Dal Manifesto del 30/7
E' forse il caso di dare un tocco di sano materialismo al dibattito su salario/reddito, tentando una contestualizzazione che individui le origini storico-sociali delle teorizzazioni in questione. Certo, così si rischia di passare per brontosauri (leggi: dinosauri che brontolano), ma bisogna sottrarsi alla tentazione di voler fare a tutti i costi i moderni per non essere etichettati come antiquati.
Per farla breve, vale la pena di considerare l'ipotesi che nell'enfasi sul basic income pesi una vicenda generazionale: i figli della piccola/media borghesia statale, intellettuale e professionale vedono un futuro lavorativo decisamente al di sotto delle loro aspettative, derivanti dal proprio status familiare. Per questi soggetti il lavoro non si è mai presentato come necessità per campare, ma come fonte di autorealizzazione. Di fronte a un mercato del lavoro che offre ben poco, non si rassegnano ad una perdita di status e fantasticano di una via di uscita collettiva che è, in realtà, mero sotterfugio individualistico, per illudersi di poter continuare a cercare, con le terga parate dalla munificenza statale, la via della propria realizzazione. Insomma, come disse Marx a proposito del socialismo borghese, «vogliono le condizioni di vita della società moderna senza le lotte e i pericoli che necessariamente ne derivano». Ovviamente, sto qui facendo riferimento al ceto politico degli attivisti «sanprecaristi», una minoranza certamente capace di trascinarsi dietro una parte, a volte consistente, della massa atomizzata dei lavoratori precari, ma che, al contempo, non è mai riuscita a trasformare la partecipazione a scadenze (rituali e identitarie) in movimento reale, in grado di modificare i rapporti di forza. Di fronte all'astrattezza della proposta politica, prevale il concreto bisogno di mettere insieme il pranzo con la cena.
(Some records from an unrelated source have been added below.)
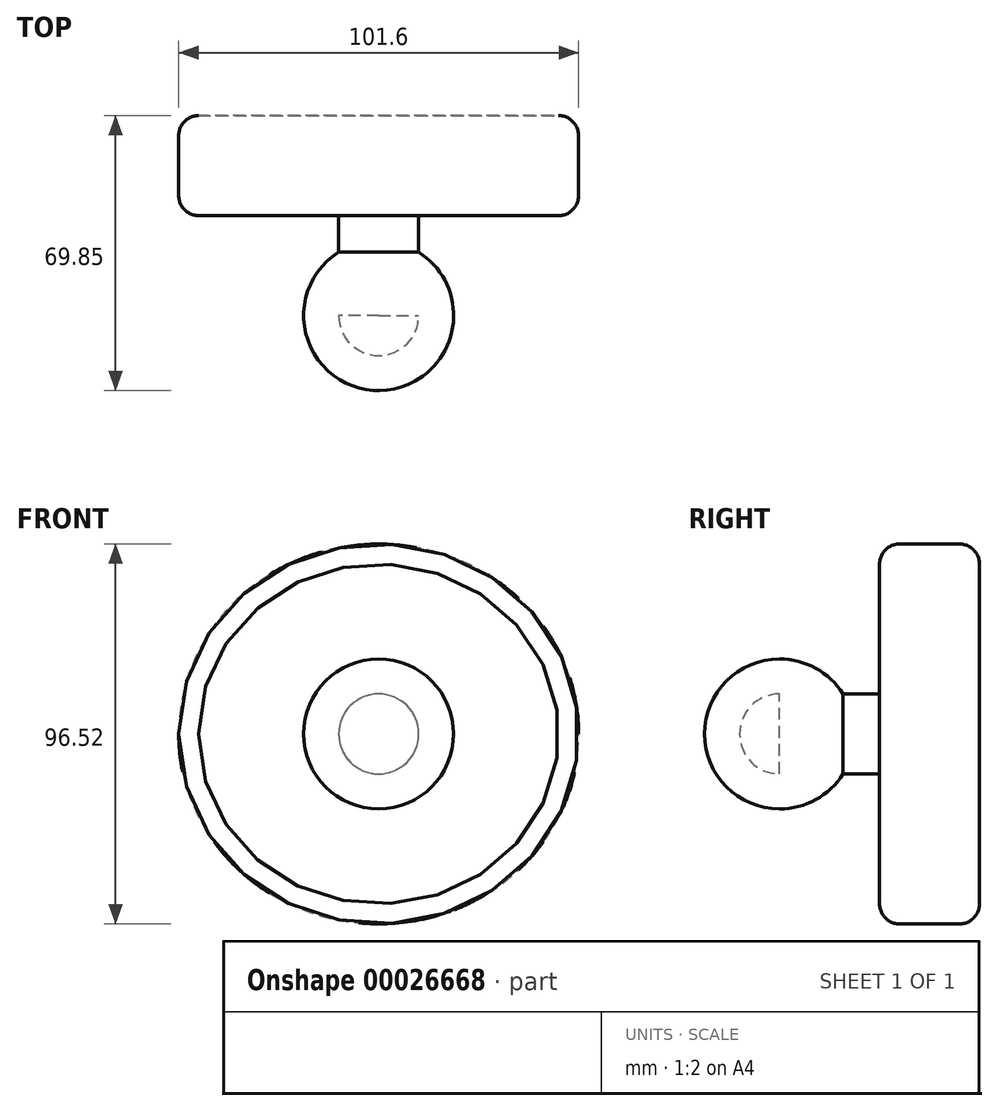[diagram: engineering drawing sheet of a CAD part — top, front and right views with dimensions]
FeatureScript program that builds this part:
annotation { "Feature Type Name" : "Feature", "Feature Type Description" : "" }
export const myFeature = defineFeature(function(context is Context, id is Id, definition is map)
    precondition{}
    {
        {
            var Q0;
            Q0=qCreatedBy(makeId("Front.planeOp"),FACE);
            var sketch = newSketch(context, id + "F0", { "sketchPlane" : qUnion([Q0])});
            skEllipse(sketch, "E0", {"center": v(0, 0) * mm, "majorRadius": 48.26 * mm, "minorRadius": 50.8 * mm, "majorAxis": v(0, 1)});
            skSolve(sketch);
        }
        {
            var Q0;
            Q0 = qSketchRegion(id + "F0", true);
            extrude(context, id + "F1", {"entities" : qUnion([Q0]), "depth" : 25.4 * mm});
        }
        {
            var Q0;
            Q0=makeQuery(id+"F1.opExtrude","CAP_EDGE",EDGE,{"disambiguationData":[OSD([sQuery(id+"F0.wireOp",EDGE,"E0")])],"isStart":false});
            var Q1;
            Q1=makeQuery(id+"F1.opExtrude","CAP_EDGE",EDGE,{"disambiguationData":[OSD([sQuery(id+"F0.wireOp",EDGE,"E0")])],"isStart":true});
            fillet(context, id + "F2", {"entities" : qUnion([Q0, Q1]), "radius" : 5.08 * mm, "tangentPropagation" : true, "allowEdgeOverflow" : false});
        }
        {
            var Q0;
            Q0=makeQuery(id+"F1.opExtrude","CAP_FACE",FACE,{"disambiguationData":[OSD([sQuery(id+"F0.wireOp",EDGE,"E0")])],"isStart":false});
            var sketch = newSketch(context, id + "F3", { "sketchPlane" : qUnion([Q0])});
            skCircle(sketch, "E1", {"center": v(0, 0) * mm, "radius": 10.16 * mm});
            skSolve(sketch);
        }
        {
            var Q0;
            Q0 = qSketchRegion(id + "F3", true);
            extrude(context, id + "F4", {"entities" : qUnion([Q0]), "operationType" : NewBodyOperationType.ADD, "depth" : 25.4 * mm});
        }
        {
            var Q0;
            Q0=makeQuery(id+"F4.opExtrude","CAP_FACE",FACE,{"disambiguationData":[OSD([sQuery(id+"F3.wireOp",EDGE,"E1")])],"isStart":false});
            var sketch = newSketch(context, id + "F5", { "sketchPlane" : qUnion([Q0])});
            skCircle(sketch, "E2", {"center": v(0, 0) * mm, "radius": 19.05 * mm});
            skLineSegment(sketch, "E3", {"start": v(0, 19.05) * mm, "end": v(0, -19.05) * mm});
            skSolve(sketch);
        }
        {
            var Q0;
            {var subQ0=sQuery(id+"F5.wireOp",EDGE,"E3");Q0=makeQuery(id+"F5.imprint","IMPRINT",FACE,{"disambiguationData":[TD([[makeQuery(id+"F5.imprint","IMPRINT",EDGE,{"derivedFrom":subQ0}),1.0]])]});}
            var Q1;
            Q1=sQuery(id+"F5.wireOp",EDGE,"E3");
            revolve(context, id + "F6", {"operationType" : NewBodyOperationType.ADD, "entities" : qUnion([Q0]), "axis" : qUnion([Q1]), "revolveType" : RevolveType.FULL});
        }
    });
Anche in considerazione di questa difficoltà, con una verniciatina di «postfordismo», l'autorealizzazione del ceto politico diventa «autovalorizzazione». Che poi, di fatto, significa fare gli imprenditori di se stessi, autosfruttarsi, e per pochi «fortunati», gli imprenditori tout court. Ma in questa scelta si perde l'anelito solidaristico, la connotazione di classe. L'imprenditore è in guerra con tutti, imprenditori o lavoratori che siano. E tanto più l'attività imprenditoriale è marginale tanto più selvaggia ha da essere la concorrenza. Tant'è che, per poter teorizzare un agire collettivo che nella realtà non è dato vedere, ci si è dovuti inventare una spontaneità cooperante e solidale, una sotterranea connessione di menti reticolarmente dialoganti, che sgorgano misticamente dalla monade moltitudinaria.
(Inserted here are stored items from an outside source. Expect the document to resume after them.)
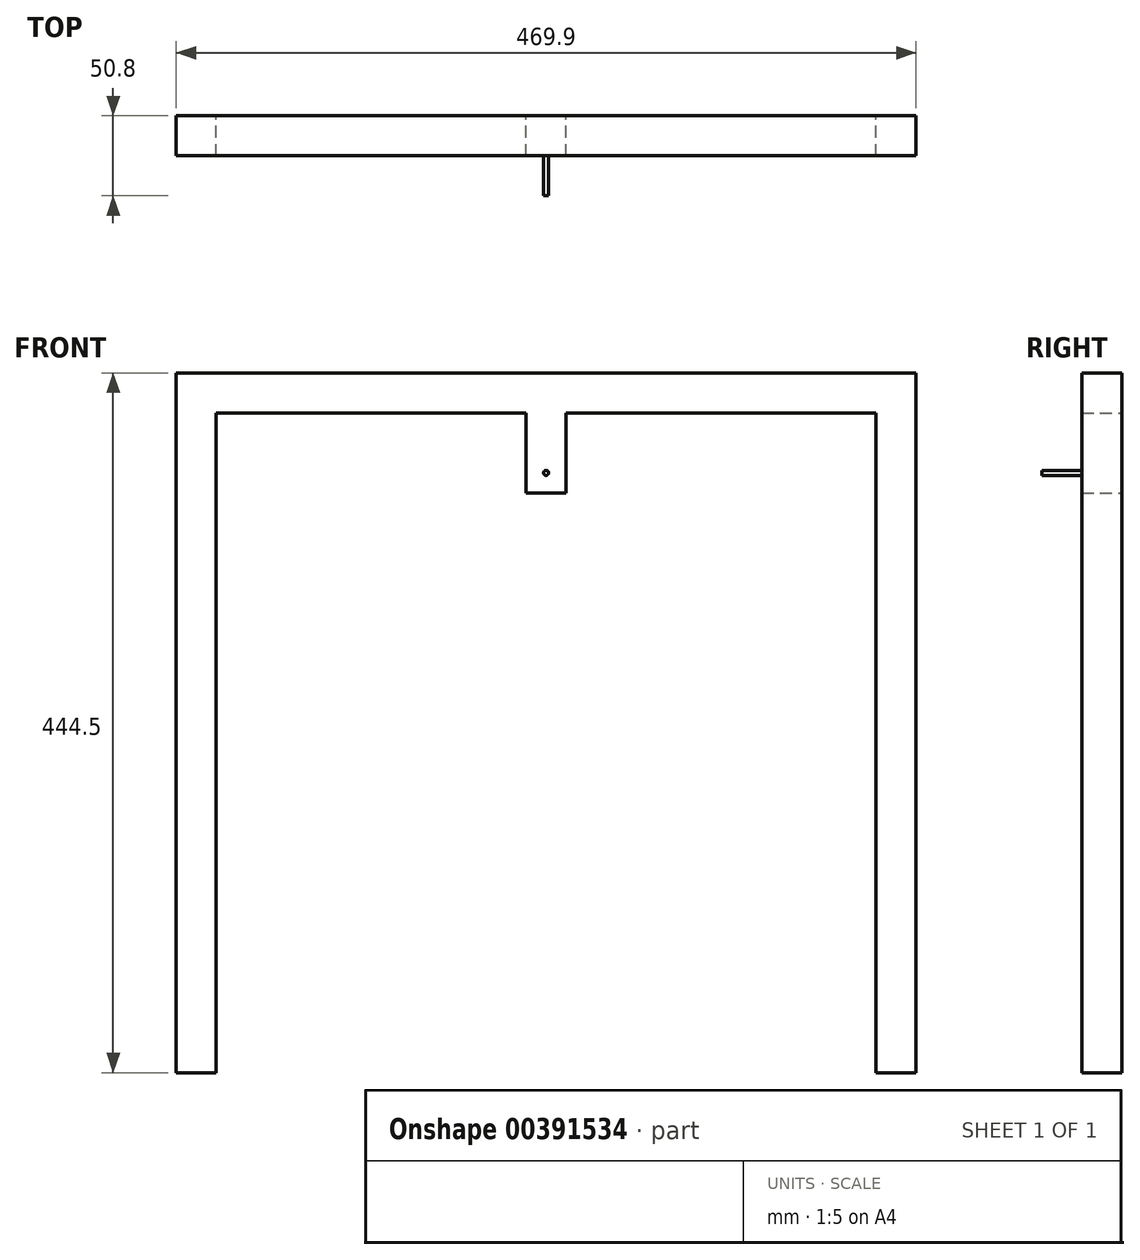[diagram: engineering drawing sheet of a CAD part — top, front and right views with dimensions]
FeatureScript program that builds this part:
annotation { "Feature Type Name" : "Feature", "Feature Type Description" : "" }
export const myFeature = defineFeature(function(context is Context, id is Id, definition is map)
    precondition{}
    {
        {
            var Q0;
            Q0=qCreatedBy(makeId("Top.planeOp"),FACE);
            var sketch = newSketch(context, id + "F0", { "sketchPlane" : qUnion([Q0])});
            skLineSegment(sketch, "E0.bottom", {"start": v(-209.55, 12.7) * mm, "end": v(-234.95, 12.7) * mm});
            skLineSegment(sketch, "E0.top", {"start": v(-209.55, -12.7) * mm, "end": v(-234.95, -12.7) * mm});
            skLineSegment(sketch, "E0.left", {"start": v(-209.55, 12.7) * mm, "end": v(-209.55, -12.7) * mm});
            skLineSegment(sketch, "E0.right", {"start": v(-234.95, 12.7) * mm, "end": v(-234.95, -12.7) * mm});
            skPoint(sketch, "E0.middle", {"position": v(-222.25, 0) * mm});
            skSolve(sketch);
        }
        {
            var Q0;
            Q0=makeQuery(id+"F0.imprint","IMPRINT",FACE,{"disambiguationData":[TD([[makeQuery(id+"F0.imprint","IMPRINT",EDGE,{"derivedFrom":sQuery(id+"F0.wireOp",EDGE,"E0.bottom")}),1.0]])]});
            extrude(context, id + "F1", {"entities" : qUnion([Q0]), "depth" : 444.5 * mm, "offsetDistance" : 25.4 * mm});
        }
        {
            var Q0;
            Q0=makeQuery(id+"F1.opExtrude","SWEPT_FACE",FACE,{"disambiguationData":[OSD([sQuery(id+"F0.wireOp",EDGE,"E0.left")])]});
            var sketch = newSketch(context, id + "F2", { "sketchPlane" : qUnion([Q0])});
            skLineSegment(sketch, "E1.bottom", {"start": v(-12.7, 444.5) * mm, "end": v(12.7, 444.5) * mm});
            skLineSegment(sketch, "E1.top", {"start": v(-12.7, 419.1) * mm, "end": v(12.7, 419.1) * mm});
            skLineSegment(sketch, "E1.left", {"start": v(-12.7, 444.5) * mm, "end": v(-12.7, 419.1) * mm});
            skLineSegment(sketch, "E1.right", {"start": v(12.7, 444.5) * mm, "end": v(12.7, 419.1) * mm});
            skSolve(sketch);
        }
        {
            var Q0;
            Q0=makeQuery(id+"F2.imprint","IMPRINT",FACE,{"disambiguationData":[TD([[makeQuery(id+"F2.imprint","IMPRINT",EDGE,{"derivedFrom":sQuery(id+"F2.wireOp",EDGE,"E1.bottom")}),1.0]])]});
            extrude(context, id + "F3", {"entities" : qUnion([Q0]), "operationType" : NewBodyOperationType.ADD, "depth" : 209.55 * mm, "offsetDistance" : 25.4 * mm});
        }
        {
            var Q0;
            Q0=makeQuery(id+"F1.opExtrude","SWEPT_BODY",BODY,{"disambiguationData":[OSD([sQuery(id+"F0.wireOp",EDGE,"E0.bottom"),sQuery(id+"F0.wireOp",EDGE,"E0.top"),sQuery(id+"F0.wireOp",EDGE,"E0.left"),sQuery(id+"F0.wireOp",EDGE,"E0.right")])]});
            var Q1;
            Q1=qCreatedBy(makeId("Right.planeOp"),FACE);
            mirror(context, id + "F4", {"operationType" : NewBodyOperationType.ADD, "entities" : qUnion([Q0]), "mirrorPlane" : qUnion([Q1])});
        }
        {
            var Q0;
            {var subQ0=makeQuery(id+"F3.opExtrude","SWEPT_FACE",FACE,{"disambiguationData":[OSD([sQuery(id+"F2.wireOp",EDGE,"E1.top")])]});Q0=makeQuery(id+"F4.boolean.opBoolean","MERGE",FACE,{"derivedFrom":[subQ0,makeQuery(id+"F4.opPattern","COPY",FACE,{"derivedFrom":subQ0,"instanceName":"1"})]});}
            var sketch = newSketch(context, id + "F5", { "sketchPlane" : qUnion([Q0])});
            skLineSegment(sketch, "E2.bottom", {"start": v(12.7, 12.7) * mm, "end": v(-12.7, 12.7) * mm});
            skLineSegment(sketch, "E2.top", {"start": v(12.7, -12.7) * mm, "end": v(-12.7, -12.7) * mm});
            skLineSegment(sketch, "E2.left", {"start": v(12.7, 12.7) * mm, "end": v(12.7, -12.7) * mm});
            skLineSegment(sketch, "E2.right", {"start": v(-12.7, 12.7) * mm, "end": v(-12.7, -12.7) * mm});
            skPoint(sketch, "E2.middle", {"position": v(0, 0) * mm});
            skSolve(sketch);
        }
        {
            var Q0;
            Q0 = qSketchRegion(id + "F5", true);
            extrude(context, id + "F6", {"entities" : qUnion([Q0]), "operationType" : NewBodyOperationType.ADD, "depth" : 50.8 * mm, "offsetDistance" : 25.4 * mm});
        }
        {
            var Q0;
            {var subQ0=makeQuery(id+"F3.boolean.opBoolean","MERGE",FACE,{"derivedFrom":[makeQuery(id+"F1.opExtrude","SWEPT_FACE",FACE,{"disambiguationData":[OSD([sQuery(id+"F0.wireOp",EDGE,"E0.top")])]}),makeQuery(id+"F3.opExtrude","SWEPT_FACE",FACE,{"disambiguationData":[OSD([sQuery(id+"F2.wireOp",EDGE,"E1.left")])]})]});Q0=makeQuery(id+"F6.boolean.opBoolean","MERGE",FACE,{"derivedFrom":[makeQuery(id+"F4.boolean.opBoolean","MERGE",FACE,{"derivedFrom":[subQ0,makeQuery(id+"F4.opPattern","COPY",FACE,{"derivedFrom":subQ0,"instanceName":"1"})]}),makeQuery(id+"F6.opExtrude","SWEPT_FACE",FACE,{"disambiguationData":[OSD([sQuery(id+"F5.wireOp",EDGE,"E2.bottom")])]})]});}
            var sketch = newSketch(context, id + "F7", { "sketchPlane" : qUnion([Q0])});
            skCircle(sketch, "E3", {"center": v(0, 381) * mm, "radius": 1.59 * mm});
            skSolve(sketch);
        }
        {
            var Q0;
            Q0 = qSketchRegion(id + "F7", true);
            extrude(context, id + "F8", {"entities" : qUnion([Q0]), "operationType" : NewBodyOperationType.ADD, "depth" : 25.4 * mm, "offsetDistance" : 25.4 * mm});
        }
    });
Ma, con buona pace della moltitudine stessa, non basta «rinunciare all'odiosa rappresentazione» che ci si è fatti del capitalismo per entrare nella «nuova Gerusalemme». Per la massa degli sfortunati autovalorizzantisi, la realtà fa valere la sua cogenza ed allora il tutto si risolve «in un vile piagnisteo» . Noi rivendichiamo soltanto il valore già prodotto, ci dicono i sostenitori del basic income: ma se sfrondiamo questa affermazione dai suoi discutibili presupposti economici, rimane solo la moralistica denuncia dello sfruttamento. D'accordo con la denuncia, ma se bastasse condannarlo per porgli fine il capitalismo sarebbe defunto da molto tempo! Di certo, è bizzarro sentir parlare di ricchezza eccedente a proposito di quelle persone che di sovrabbondante hanno solo gli anni passati in casa con papà e mamma perché, in quanto lavoratori precari, non hanno un soldo per andarsene a vivere da soli.
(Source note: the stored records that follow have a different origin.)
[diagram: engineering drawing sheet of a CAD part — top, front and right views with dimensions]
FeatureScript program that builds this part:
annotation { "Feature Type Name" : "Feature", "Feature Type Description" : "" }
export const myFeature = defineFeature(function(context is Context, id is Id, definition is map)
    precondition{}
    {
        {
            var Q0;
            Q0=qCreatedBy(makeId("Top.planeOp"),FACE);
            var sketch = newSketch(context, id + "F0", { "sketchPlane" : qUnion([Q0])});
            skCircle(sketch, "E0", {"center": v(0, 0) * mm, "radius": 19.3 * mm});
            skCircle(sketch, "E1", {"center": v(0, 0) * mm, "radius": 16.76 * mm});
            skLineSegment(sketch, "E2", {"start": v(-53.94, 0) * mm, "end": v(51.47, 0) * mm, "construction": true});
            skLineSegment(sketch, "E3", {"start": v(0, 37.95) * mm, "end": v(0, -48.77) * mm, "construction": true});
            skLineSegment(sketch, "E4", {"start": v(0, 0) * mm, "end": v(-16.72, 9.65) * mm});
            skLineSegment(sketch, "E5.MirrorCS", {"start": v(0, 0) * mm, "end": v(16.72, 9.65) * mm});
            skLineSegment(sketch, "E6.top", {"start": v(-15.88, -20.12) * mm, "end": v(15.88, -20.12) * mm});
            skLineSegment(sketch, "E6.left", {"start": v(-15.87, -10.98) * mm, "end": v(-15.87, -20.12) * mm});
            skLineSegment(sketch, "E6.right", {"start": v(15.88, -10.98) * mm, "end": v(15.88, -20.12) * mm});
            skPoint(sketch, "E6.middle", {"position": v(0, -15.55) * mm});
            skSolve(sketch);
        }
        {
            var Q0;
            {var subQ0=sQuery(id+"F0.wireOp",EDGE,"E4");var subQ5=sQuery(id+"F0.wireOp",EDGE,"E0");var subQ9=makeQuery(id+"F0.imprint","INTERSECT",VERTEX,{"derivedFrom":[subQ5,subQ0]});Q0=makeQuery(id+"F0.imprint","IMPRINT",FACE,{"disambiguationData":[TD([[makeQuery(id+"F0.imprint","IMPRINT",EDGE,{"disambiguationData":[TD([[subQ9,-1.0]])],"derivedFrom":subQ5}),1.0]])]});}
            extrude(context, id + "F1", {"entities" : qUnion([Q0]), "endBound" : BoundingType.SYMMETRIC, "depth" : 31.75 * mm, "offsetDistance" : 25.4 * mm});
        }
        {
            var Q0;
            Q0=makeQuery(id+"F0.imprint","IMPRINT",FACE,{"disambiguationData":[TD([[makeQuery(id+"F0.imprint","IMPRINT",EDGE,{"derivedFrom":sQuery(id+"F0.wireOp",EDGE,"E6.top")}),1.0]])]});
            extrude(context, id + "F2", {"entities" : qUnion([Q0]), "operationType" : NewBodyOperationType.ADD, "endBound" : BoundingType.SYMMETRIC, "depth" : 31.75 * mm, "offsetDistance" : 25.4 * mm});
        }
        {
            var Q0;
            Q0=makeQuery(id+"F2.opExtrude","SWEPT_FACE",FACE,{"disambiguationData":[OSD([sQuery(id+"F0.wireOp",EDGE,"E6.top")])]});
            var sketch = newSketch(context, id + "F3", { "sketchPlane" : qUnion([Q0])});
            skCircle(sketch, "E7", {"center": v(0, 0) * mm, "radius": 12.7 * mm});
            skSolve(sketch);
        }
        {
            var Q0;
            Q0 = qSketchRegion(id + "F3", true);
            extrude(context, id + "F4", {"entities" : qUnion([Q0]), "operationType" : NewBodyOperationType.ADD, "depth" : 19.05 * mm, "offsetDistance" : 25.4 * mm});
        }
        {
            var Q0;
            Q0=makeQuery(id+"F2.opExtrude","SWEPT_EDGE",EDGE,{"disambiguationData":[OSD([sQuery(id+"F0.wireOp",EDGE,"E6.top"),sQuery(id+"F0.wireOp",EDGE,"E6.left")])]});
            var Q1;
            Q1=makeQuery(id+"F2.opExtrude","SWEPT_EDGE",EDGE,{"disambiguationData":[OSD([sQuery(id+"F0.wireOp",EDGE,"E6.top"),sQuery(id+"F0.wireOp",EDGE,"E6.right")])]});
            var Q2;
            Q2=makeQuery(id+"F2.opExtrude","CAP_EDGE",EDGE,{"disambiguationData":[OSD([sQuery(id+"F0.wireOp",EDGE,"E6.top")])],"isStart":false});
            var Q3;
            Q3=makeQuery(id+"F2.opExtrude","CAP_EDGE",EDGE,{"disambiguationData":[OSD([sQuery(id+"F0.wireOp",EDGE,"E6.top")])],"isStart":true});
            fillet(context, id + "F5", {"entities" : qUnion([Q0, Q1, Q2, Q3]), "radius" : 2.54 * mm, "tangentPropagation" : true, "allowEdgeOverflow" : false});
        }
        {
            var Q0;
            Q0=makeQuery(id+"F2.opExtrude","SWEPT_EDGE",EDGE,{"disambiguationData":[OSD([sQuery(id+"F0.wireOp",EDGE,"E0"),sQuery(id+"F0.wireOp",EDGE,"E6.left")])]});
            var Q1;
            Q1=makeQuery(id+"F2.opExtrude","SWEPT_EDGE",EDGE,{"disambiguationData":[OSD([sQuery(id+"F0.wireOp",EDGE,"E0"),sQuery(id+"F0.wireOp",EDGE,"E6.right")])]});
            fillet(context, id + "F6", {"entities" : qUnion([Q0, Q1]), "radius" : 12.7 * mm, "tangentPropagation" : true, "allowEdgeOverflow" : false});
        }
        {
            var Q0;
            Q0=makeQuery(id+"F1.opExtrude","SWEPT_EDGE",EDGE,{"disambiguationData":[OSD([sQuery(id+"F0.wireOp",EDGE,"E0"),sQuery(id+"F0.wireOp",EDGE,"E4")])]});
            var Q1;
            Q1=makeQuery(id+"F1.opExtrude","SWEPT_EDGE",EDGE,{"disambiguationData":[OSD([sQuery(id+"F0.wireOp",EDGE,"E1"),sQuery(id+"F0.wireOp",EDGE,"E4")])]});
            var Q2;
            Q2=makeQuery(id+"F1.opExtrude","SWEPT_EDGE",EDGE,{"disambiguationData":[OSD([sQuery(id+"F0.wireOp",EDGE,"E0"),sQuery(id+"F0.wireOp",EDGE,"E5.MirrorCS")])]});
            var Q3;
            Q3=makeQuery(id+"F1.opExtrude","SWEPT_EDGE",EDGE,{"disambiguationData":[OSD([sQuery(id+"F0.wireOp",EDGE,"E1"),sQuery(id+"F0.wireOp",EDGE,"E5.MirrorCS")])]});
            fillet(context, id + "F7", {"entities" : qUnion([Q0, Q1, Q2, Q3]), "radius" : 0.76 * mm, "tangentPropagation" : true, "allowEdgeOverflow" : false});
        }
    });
Infine, due precisazioni. In primo luogo, negare la praticabilità del basic income è cosa diversa dal negare che si debba cercare di ottenere e/o allargare le prestazioni degli ammortizzatori sociali; in secondo luogo, individuare i limiti e gli errori intrinseci ad una pratica politica non significa accusare i soggetti che se ne fanno portatori di non esprimere alcun tipo di conflittualità. Ma se la conflittualità si basa su illusioni, alla fine la realtà fa valere la sua cogenza, magari anche attraverso polizia e magistratura. La realtà si fa beffe delle nostre illusioni. Pur non condividendo una linea politica, in molti casi (e questo è uno di quelli) si deve solidarizzare con chi, perseguendola in buona fede, ne patisce le conseguenze. A chi non è d'accordo resta però il dovere di indicare che ci si sta indirizzando vero un strada senza uscita. Ad altri rimane la responsabilità di aver indicato proprio quella via.